> AIM OF THE EXERCISE
From the entries below, return every line that contains the word "Capabilities", keeping each line as it appears.
+-------+
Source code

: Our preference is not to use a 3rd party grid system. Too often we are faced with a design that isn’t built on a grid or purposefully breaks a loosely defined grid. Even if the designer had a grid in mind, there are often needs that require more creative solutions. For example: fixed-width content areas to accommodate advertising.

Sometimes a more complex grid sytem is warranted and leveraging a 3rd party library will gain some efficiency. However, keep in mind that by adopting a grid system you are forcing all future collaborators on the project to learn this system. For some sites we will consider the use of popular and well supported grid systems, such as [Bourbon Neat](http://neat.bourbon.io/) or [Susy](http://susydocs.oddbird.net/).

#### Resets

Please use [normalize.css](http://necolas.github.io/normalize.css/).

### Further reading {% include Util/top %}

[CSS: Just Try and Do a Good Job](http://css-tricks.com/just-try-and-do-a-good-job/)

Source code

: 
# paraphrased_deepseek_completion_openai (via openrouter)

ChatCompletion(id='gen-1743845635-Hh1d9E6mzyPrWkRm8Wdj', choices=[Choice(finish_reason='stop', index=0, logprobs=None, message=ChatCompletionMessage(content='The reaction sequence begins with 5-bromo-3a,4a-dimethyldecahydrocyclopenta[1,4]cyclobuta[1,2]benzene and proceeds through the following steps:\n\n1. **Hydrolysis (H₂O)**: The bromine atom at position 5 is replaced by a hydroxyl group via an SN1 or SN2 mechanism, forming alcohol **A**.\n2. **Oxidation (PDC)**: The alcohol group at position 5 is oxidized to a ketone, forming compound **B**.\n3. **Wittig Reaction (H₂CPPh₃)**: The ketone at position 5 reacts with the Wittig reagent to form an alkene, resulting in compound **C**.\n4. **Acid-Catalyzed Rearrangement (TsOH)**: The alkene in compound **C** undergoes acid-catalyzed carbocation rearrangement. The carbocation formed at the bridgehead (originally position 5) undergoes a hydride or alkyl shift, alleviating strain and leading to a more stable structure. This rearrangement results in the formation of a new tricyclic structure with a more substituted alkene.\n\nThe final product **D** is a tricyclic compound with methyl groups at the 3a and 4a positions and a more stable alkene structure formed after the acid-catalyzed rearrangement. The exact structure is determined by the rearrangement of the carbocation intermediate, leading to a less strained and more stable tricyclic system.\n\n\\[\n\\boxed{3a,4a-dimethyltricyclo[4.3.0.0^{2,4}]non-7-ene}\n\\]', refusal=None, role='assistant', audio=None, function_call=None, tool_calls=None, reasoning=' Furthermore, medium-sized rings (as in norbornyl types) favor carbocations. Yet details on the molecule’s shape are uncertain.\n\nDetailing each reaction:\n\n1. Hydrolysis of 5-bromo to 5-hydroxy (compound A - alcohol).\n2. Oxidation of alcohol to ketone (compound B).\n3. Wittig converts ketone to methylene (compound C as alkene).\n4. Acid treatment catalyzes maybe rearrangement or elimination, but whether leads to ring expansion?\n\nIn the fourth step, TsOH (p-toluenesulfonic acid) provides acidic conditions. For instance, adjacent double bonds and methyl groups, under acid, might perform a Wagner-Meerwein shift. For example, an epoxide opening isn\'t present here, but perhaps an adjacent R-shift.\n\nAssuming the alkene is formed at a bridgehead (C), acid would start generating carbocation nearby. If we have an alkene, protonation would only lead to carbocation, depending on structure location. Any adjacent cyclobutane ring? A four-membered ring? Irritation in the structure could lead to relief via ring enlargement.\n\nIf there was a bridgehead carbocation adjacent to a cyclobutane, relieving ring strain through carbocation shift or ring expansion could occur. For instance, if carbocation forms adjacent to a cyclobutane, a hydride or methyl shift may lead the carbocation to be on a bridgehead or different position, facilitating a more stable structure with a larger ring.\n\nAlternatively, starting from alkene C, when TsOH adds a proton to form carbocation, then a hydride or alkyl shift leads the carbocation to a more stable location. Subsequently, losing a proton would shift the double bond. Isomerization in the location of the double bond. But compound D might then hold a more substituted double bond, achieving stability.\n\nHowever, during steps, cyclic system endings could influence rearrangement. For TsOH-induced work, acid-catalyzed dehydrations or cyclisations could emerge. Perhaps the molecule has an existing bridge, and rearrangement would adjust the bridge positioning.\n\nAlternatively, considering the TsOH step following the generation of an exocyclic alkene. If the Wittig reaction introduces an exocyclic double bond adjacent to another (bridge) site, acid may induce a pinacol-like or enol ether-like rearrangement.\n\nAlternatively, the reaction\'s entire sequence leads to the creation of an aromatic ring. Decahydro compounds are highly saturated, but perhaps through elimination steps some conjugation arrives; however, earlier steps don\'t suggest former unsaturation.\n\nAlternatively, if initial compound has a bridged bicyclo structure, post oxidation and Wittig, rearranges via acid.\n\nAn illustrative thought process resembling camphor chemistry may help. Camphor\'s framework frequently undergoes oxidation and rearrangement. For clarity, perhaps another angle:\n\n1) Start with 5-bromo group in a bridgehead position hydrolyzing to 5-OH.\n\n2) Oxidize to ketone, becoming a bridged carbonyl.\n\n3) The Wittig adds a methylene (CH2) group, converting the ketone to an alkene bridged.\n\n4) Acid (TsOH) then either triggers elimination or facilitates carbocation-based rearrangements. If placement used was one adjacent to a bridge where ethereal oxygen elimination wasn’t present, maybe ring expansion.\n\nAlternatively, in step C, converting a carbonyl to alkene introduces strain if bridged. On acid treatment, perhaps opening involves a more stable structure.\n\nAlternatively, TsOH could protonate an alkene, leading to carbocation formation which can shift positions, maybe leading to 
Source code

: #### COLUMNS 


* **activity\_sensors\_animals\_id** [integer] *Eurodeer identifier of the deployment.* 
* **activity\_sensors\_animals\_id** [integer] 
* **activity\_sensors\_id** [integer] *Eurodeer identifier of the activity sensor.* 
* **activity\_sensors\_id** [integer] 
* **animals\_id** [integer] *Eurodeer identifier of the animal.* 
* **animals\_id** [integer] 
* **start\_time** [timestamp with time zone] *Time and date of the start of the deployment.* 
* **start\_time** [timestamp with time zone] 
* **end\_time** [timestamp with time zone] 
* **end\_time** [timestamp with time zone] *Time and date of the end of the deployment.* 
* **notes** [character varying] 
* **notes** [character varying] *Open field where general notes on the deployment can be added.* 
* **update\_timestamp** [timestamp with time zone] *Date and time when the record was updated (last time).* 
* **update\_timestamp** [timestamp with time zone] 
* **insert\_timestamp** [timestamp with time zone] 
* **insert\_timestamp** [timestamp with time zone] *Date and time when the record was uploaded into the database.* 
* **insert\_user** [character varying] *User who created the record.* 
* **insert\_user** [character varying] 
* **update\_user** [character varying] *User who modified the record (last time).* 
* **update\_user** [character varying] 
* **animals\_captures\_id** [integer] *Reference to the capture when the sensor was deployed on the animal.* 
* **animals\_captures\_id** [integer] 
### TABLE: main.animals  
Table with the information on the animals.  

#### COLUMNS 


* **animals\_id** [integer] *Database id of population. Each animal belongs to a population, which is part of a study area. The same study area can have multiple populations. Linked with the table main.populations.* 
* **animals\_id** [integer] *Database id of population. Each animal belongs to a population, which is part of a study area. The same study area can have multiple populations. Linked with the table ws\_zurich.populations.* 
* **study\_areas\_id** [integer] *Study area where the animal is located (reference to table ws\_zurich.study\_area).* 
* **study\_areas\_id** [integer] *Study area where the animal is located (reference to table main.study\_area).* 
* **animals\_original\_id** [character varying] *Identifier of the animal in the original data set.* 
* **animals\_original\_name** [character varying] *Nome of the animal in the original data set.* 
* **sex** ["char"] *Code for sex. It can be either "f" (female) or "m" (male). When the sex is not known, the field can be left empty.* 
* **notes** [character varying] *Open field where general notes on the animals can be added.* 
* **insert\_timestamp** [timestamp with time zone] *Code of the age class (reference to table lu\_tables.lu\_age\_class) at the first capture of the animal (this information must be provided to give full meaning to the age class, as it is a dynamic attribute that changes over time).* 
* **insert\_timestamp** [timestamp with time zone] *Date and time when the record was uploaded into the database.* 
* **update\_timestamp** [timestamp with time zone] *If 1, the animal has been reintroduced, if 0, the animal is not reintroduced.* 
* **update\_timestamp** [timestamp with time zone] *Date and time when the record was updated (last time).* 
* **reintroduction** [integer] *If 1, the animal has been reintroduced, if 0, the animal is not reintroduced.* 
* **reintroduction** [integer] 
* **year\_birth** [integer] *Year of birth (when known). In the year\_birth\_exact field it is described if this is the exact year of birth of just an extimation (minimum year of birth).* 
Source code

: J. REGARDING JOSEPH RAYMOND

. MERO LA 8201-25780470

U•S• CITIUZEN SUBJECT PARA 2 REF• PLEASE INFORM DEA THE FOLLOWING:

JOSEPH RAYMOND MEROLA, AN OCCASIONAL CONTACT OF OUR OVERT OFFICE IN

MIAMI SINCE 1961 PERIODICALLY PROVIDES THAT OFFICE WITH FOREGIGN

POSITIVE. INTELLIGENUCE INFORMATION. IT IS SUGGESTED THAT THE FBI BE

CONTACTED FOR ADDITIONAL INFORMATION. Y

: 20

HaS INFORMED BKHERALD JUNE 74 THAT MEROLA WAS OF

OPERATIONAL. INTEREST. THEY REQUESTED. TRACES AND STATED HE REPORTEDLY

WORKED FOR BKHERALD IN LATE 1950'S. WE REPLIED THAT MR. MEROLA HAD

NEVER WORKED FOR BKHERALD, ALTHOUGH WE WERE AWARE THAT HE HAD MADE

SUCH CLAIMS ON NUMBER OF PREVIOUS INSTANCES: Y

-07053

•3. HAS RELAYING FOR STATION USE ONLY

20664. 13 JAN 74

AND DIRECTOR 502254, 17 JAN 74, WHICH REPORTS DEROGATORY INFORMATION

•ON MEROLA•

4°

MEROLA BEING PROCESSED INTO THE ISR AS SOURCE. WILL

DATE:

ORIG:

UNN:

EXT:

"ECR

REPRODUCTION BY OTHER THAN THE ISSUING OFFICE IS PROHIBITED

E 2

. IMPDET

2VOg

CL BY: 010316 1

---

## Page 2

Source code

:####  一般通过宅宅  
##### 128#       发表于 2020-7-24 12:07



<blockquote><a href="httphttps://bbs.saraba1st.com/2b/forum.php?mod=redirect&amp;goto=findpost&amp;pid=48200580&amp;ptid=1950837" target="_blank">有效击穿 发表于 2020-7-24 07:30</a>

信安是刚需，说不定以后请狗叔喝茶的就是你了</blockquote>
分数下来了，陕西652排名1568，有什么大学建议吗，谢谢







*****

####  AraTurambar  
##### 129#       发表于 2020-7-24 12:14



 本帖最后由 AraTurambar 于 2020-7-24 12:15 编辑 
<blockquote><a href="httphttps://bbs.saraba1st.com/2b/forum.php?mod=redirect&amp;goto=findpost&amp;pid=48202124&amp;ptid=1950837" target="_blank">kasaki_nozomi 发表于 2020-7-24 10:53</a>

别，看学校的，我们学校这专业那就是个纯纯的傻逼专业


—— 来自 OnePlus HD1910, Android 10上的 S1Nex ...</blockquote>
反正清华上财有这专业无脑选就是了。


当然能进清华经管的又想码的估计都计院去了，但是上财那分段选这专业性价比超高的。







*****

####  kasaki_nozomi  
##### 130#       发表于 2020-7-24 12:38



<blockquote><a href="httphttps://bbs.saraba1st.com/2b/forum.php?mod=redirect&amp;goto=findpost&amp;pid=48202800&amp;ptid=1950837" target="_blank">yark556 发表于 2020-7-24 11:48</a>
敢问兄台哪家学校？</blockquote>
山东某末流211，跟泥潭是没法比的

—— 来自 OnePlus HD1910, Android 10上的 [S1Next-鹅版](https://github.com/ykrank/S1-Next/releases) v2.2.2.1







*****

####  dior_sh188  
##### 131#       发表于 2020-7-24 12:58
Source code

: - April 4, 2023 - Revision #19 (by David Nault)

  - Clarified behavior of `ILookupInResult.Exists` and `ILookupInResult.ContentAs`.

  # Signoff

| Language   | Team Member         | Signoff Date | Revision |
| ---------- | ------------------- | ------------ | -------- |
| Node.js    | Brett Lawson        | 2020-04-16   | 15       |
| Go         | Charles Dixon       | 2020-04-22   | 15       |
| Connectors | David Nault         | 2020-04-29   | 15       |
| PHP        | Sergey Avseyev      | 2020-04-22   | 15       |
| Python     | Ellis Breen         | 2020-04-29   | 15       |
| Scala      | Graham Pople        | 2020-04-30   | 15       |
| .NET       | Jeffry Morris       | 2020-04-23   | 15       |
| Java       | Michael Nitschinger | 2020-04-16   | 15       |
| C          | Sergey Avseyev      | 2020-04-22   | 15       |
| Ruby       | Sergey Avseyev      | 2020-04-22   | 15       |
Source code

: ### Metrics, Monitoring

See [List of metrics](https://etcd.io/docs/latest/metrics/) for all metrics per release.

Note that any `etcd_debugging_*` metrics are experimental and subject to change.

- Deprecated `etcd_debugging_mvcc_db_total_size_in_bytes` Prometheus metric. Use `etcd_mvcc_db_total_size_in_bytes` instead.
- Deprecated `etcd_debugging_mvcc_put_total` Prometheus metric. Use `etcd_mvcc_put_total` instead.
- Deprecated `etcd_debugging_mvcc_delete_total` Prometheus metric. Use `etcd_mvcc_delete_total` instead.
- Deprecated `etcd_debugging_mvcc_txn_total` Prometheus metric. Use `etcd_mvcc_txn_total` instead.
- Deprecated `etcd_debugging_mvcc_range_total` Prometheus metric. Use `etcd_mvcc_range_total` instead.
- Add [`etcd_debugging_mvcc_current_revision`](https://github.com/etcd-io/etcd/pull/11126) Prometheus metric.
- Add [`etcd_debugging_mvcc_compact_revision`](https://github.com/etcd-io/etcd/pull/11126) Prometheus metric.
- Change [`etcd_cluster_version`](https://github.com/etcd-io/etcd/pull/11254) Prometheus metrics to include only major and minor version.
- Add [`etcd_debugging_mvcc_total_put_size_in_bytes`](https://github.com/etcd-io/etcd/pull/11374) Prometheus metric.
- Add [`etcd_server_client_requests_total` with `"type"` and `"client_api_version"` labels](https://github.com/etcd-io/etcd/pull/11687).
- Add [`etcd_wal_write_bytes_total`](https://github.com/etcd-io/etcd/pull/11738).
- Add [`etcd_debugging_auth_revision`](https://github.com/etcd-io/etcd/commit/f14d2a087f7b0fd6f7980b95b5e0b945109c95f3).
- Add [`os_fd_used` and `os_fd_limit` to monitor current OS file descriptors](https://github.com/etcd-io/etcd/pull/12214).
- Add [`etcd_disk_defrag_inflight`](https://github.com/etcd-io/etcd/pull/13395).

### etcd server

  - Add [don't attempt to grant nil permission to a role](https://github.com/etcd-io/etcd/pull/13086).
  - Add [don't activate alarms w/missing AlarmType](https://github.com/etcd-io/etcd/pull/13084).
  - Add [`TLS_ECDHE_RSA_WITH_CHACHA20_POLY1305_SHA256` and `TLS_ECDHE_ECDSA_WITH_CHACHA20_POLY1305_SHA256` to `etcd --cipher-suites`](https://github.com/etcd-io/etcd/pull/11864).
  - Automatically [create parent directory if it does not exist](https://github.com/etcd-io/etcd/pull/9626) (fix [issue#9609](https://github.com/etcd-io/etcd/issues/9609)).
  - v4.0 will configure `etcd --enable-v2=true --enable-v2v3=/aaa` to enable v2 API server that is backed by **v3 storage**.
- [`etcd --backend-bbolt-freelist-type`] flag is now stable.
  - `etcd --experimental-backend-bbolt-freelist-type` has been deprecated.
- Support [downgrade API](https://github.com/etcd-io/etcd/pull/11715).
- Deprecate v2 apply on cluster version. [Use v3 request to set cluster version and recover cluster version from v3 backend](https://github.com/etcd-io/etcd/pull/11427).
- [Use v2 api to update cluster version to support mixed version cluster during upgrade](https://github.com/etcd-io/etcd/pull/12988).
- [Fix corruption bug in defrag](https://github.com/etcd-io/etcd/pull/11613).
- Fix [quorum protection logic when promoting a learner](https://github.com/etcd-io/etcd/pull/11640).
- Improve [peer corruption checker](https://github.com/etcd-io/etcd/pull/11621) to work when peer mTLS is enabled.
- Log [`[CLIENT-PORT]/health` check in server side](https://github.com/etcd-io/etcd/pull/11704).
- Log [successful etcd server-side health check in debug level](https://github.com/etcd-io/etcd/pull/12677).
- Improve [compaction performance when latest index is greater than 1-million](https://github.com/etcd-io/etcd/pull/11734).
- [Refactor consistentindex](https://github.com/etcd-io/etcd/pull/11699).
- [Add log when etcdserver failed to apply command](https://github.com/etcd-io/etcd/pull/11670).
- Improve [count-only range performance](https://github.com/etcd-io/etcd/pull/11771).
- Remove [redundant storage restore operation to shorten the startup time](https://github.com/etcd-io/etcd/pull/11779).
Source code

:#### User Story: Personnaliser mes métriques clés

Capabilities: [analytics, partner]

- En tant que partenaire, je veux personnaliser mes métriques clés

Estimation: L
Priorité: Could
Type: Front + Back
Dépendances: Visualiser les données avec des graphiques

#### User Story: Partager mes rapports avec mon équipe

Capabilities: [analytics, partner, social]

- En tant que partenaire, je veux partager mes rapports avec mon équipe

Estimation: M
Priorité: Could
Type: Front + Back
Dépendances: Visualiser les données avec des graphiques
+-------+
> FINISHED TASK
Capabilities: [analytics, partner]
Capabilities: [analytics, partner, social]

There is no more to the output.